Can Corkery make a comeback?

Sat, Jan 12, 2013, 00:00

   

Angela Bourkereviews Daniel Corkery’s Cultural Criticism: Selected Writings, Edited and with an introduction by Heather Laird, Cork University Press, 292pp, ¤39

Sometimes, if the design is good enough and the title well enough chosen, you can judge a book by its cover. Gerard Dillon’s painting Evening Star, now in the Crawford Collection in Cork, is on the cover of Daniel Corkery’s Cultural Criticism: Selected Writings. An outdoor scene in the west of Ireland, it shows whitewashed cottages with a sea inlet in blues and purples behind. In the foreground, three white hens peck in front of a stone wall where a man leans, in cap and braces, his face and hands reddened by the setting sun.

Dillon’s vivid colours and trademark bold patterning tell us that this book will explore the territory of what it means to be Irish, but we understand too that it won’t be the land of the John Hinde postcard.
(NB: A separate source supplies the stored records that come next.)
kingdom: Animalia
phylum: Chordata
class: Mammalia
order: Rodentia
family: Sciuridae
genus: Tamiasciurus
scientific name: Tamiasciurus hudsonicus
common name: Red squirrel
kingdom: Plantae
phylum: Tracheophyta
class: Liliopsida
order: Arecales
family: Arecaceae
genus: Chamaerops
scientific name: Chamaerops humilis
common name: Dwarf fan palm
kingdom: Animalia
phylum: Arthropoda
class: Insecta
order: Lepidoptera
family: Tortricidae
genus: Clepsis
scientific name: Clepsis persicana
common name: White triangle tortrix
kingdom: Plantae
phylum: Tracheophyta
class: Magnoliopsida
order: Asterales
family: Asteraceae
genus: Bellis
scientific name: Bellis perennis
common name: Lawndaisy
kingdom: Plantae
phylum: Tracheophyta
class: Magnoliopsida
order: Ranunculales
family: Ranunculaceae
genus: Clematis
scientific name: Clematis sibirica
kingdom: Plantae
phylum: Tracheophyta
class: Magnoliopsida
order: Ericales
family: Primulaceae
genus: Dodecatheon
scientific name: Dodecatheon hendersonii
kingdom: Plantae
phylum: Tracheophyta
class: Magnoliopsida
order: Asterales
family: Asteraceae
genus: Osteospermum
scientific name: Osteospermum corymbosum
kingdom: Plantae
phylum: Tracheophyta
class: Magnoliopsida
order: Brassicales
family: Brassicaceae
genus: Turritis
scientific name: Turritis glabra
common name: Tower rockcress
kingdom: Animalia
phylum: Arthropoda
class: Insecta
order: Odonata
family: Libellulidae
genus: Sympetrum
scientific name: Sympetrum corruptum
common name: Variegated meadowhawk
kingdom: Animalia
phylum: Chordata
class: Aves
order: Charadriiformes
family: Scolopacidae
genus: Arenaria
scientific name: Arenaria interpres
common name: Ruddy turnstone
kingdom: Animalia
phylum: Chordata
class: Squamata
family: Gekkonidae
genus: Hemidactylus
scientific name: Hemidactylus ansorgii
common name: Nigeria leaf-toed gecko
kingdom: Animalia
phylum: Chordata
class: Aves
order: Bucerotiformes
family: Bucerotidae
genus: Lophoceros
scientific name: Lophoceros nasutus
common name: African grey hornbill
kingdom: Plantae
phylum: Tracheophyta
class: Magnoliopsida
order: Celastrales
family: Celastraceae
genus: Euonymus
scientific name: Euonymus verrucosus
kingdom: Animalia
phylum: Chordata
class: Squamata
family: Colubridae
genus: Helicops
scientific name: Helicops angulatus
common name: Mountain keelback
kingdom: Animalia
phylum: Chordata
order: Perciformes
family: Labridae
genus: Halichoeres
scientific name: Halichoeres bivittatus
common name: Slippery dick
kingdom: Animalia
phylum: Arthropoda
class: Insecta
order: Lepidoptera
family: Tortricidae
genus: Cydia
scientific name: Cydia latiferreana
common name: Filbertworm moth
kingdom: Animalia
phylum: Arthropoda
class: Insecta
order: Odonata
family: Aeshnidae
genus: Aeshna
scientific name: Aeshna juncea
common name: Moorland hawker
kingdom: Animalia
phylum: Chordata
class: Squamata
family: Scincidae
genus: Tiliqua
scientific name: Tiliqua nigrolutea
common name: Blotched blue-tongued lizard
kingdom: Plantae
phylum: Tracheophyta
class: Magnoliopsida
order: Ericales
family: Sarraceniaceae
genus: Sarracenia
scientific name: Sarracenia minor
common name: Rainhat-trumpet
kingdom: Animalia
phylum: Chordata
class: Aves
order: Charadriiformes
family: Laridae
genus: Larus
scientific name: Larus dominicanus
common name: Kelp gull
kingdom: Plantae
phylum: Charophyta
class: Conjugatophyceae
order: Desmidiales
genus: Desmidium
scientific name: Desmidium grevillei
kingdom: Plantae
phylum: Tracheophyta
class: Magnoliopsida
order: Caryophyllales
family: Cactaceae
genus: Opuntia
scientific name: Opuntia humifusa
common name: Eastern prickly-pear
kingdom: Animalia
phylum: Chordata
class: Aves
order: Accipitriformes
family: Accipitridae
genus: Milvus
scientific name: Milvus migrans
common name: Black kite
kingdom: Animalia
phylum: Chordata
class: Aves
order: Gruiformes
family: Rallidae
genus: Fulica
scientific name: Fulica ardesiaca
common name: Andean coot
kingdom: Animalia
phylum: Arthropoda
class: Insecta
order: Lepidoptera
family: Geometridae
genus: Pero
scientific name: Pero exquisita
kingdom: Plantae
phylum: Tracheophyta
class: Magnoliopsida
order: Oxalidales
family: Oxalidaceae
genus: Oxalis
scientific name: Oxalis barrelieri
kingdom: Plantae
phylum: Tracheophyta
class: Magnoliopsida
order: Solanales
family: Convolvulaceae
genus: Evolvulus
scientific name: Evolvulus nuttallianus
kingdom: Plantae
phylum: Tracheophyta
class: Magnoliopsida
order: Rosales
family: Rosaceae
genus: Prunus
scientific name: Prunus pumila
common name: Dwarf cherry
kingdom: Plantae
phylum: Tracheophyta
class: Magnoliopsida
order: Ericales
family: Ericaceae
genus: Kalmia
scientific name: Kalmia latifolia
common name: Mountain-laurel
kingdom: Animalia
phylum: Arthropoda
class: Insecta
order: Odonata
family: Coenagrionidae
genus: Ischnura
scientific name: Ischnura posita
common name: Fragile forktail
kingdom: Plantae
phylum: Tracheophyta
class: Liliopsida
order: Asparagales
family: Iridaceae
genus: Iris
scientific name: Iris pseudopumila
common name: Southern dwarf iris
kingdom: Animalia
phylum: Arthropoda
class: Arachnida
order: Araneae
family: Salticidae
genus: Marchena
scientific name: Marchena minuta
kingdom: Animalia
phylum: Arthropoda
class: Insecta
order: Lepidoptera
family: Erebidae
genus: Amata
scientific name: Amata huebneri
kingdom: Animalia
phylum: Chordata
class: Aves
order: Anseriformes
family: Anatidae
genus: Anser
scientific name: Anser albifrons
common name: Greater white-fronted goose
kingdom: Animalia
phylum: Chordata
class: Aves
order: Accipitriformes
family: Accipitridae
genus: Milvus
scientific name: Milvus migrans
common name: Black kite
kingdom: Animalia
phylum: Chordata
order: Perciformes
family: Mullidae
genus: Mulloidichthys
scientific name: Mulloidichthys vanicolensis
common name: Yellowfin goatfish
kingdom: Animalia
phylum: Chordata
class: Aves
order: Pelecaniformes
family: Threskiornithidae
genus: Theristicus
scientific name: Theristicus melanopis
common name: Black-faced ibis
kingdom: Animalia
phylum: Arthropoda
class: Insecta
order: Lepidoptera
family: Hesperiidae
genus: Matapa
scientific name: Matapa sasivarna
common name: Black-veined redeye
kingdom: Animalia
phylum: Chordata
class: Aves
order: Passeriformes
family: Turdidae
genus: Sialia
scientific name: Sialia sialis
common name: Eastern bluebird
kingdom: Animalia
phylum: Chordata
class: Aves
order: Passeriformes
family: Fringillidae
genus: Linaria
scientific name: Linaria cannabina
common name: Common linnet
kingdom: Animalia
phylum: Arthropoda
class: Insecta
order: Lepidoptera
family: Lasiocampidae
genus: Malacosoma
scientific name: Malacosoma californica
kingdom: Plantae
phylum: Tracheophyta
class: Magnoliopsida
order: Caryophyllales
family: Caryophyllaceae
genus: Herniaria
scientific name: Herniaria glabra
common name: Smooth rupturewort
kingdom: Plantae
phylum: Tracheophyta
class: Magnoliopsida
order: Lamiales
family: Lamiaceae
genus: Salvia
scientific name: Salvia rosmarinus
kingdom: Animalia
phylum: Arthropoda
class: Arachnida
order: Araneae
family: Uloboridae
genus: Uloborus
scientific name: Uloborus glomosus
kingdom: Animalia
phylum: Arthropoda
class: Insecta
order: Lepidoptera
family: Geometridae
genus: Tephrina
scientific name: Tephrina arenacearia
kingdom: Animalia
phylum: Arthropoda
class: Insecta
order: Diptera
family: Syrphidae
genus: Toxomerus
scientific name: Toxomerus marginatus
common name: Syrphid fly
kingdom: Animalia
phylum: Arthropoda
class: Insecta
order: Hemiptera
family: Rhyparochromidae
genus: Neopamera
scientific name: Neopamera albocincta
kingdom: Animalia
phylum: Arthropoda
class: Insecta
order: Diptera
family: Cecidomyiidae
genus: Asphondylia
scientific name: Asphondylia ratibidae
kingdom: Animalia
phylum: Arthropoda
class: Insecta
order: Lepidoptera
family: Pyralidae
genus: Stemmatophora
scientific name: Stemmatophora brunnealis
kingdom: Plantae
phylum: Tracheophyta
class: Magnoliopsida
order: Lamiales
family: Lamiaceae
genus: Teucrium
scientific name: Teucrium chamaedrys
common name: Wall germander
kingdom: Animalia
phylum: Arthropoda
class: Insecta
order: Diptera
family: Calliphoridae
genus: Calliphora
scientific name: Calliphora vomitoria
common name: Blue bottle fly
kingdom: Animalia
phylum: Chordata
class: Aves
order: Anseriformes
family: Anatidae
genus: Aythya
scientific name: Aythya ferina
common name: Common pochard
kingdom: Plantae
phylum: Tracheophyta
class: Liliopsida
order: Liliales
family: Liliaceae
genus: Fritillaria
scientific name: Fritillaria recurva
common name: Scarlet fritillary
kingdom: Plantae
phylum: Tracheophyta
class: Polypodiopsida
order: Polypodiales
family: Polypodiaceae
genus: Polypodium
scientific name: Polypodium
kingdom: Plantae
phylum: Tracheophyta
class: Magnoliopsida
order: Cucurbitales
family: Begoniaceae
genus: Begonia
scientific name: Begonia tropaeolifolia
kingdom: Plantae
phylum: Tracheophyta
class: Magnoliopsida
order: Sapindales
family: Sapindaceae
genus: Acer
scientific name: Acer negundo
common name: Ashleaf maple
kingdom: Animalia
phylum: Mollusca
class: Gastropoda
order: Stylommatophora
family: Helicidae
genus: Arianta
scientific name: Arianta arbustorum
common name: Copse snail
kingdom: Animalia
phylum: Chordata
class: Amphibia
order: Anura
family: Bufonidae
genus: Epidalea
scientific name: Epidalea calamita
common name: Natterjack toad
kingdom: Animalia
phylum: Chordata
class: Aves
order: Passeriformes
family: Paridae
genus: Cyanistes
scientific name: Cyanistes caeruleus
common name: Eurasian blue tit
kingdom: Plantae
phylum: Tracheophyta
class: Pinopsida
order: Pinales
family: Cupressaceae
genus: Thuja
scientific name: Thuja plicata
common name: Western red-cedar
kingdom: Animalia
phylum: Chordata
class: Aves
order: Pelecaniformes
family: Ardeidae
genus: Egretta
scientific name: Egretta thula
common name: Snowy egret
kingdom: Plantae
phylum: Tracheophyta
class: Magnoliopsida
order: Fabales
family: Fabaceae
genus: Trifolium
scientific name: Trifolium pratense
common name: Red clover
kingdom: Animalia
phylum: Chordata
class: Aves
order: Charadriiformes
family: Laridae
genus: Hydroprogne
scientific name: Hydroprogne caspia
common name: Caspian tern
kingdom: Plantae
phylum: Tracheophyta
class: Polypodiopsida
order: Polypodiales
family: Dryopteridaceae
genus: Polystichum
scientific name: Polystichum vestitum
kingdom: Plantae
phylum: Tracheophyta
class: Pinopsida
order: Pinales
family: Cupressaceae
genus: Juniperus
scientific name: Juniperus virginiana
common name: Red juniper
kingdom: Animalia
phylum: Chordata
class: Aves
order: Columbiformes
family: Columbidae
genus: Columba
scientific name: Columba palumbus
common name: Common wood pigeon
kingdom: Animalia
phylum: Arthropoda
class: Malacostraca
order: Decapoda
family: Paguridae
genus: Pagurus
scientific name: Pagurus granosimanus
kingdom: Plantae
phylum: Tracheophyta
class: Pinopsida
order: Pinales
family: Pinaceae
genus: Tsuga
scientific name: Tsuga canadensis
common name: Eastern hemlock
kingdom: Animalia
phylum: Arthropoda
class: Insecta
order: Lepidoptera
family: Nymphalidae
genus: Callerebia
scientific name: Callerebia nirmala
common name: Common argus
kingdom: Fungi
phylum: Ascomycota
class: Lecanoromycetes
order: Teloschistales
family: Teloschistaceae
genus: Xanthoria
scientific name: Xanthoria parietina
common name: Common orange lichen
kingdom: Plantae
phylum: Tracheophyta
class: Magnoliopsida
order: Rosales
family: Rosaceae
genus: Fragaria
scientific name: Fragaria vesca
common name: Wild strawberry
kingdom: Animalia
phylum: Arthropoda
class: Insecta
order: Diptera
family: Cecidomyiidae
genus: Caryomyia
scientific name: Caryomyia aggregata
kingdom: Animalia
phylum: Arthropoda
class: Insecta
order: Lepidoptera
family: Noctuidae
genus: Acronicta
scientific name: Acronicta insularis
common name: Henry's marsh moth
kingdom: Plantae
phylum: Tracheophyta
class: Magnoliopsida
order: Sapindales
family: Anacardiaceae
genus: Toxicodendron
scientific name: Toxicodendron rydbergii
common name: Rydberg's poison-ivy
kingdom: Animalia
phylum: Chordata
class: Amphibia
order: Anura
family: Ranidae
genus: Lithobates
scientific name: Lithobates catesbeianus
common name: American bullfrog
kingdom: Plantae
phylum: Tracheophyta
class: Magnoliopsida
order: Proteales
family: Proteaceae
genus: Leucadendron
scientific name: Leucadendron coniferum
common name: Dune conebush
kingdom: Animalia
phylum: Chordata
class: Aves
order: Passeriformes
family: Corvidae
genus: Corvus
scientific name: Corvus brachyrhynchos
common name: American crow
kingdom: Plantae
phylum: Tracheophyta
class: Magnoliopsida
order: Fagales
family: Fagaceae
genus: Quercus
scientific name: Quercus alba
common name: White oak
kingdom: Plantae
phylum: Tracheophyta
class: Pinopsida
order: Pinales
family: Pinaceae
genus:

Much is familiar, certainly. A nationalist refrain runs through Corkery’s writings, often condescendingly sectarian or sexist. Yet these pieces, mostly in English, with just a couple of reviews in Irish, are so cranky and unapologetic, so energetic and opinionated, that it’s hard not to take them on their own terms, and surprisingly easy to admire them.

Daniel Corkery (1878-1964), scarcely a household name these days, is likely to be more talked about as this decade of centenaries progresses. He wrote plays and short stories, reviews and polemic; became a national-school teacher, counting Frank O’Connor and sculptor Seamus Murphy among his pupils; taught art and woodwork for the Co Cork Technical Instruction Committee (his forefathers were carpenters), and ended up as a professor of English at University College Cork. Corkery mentored O’Connor, Murphy and others, including Seán Ó Faoláin as they built their careers, and his best-known work, The Hidden Ireland (1924), about the Irish-language high culture that survived in 18th-century Munster, was a sort of nationalist bible until revisionism made it the book the chattering classes loved to disdain.

Generation gap

O’Connor and Ó Faoláin were among the first to move beyond Corkery’s kind of argument, which Ó Faoláin characterised as espousing a “national tradition” that was “narrow fearful always for its own safety”. He and O’Connor, he argued in 1926, “coming out of an Ireland of fight and conquest”, imagined something larger, less chauvinistic. The generation gap was strewn with wrecked memories of 1916, the Treaty and the Civil War. Corkery became increasingly prescriptive, and his disciples became his most bitter critics. As scholars sneered at his view of history, his name became a byword, not quite fairly, for bigotry and insularity.

Heather Laird’s title flags a radical reassessment of Corkery’s considerable nonfiction output and a recovery of his standing as a radical, influential thinker. “Cultural criticism” and “postcolonial” are terms he probably never encountered, much less used, but Laird’s elegant introduction, ‘Daniel Corkery as Postcolonial Critic’, does not disappoint. “In the one-paragraph dismissals of Corkery that are to be found in so many post-1960s studies of Irish history, literature and culture,” Laird writes, “Corkery’s analysis and the questions that he posed tend to be disregarded in favour of the solutions that he offered.” While acknowledging the trenchant criticisms levelled at him by 20th-century writers in both Irish and English, Laird carefully situates Corkery’s writings among the kinds of international resistance to colonial mind games that have made the French-Algerian Frantz Fanon, the Kenyan Ngugi wa Thiong’o and the Indian Homi K Bhabha stellar names in critical theory since the 1950s, 1970s and 1990s respectively.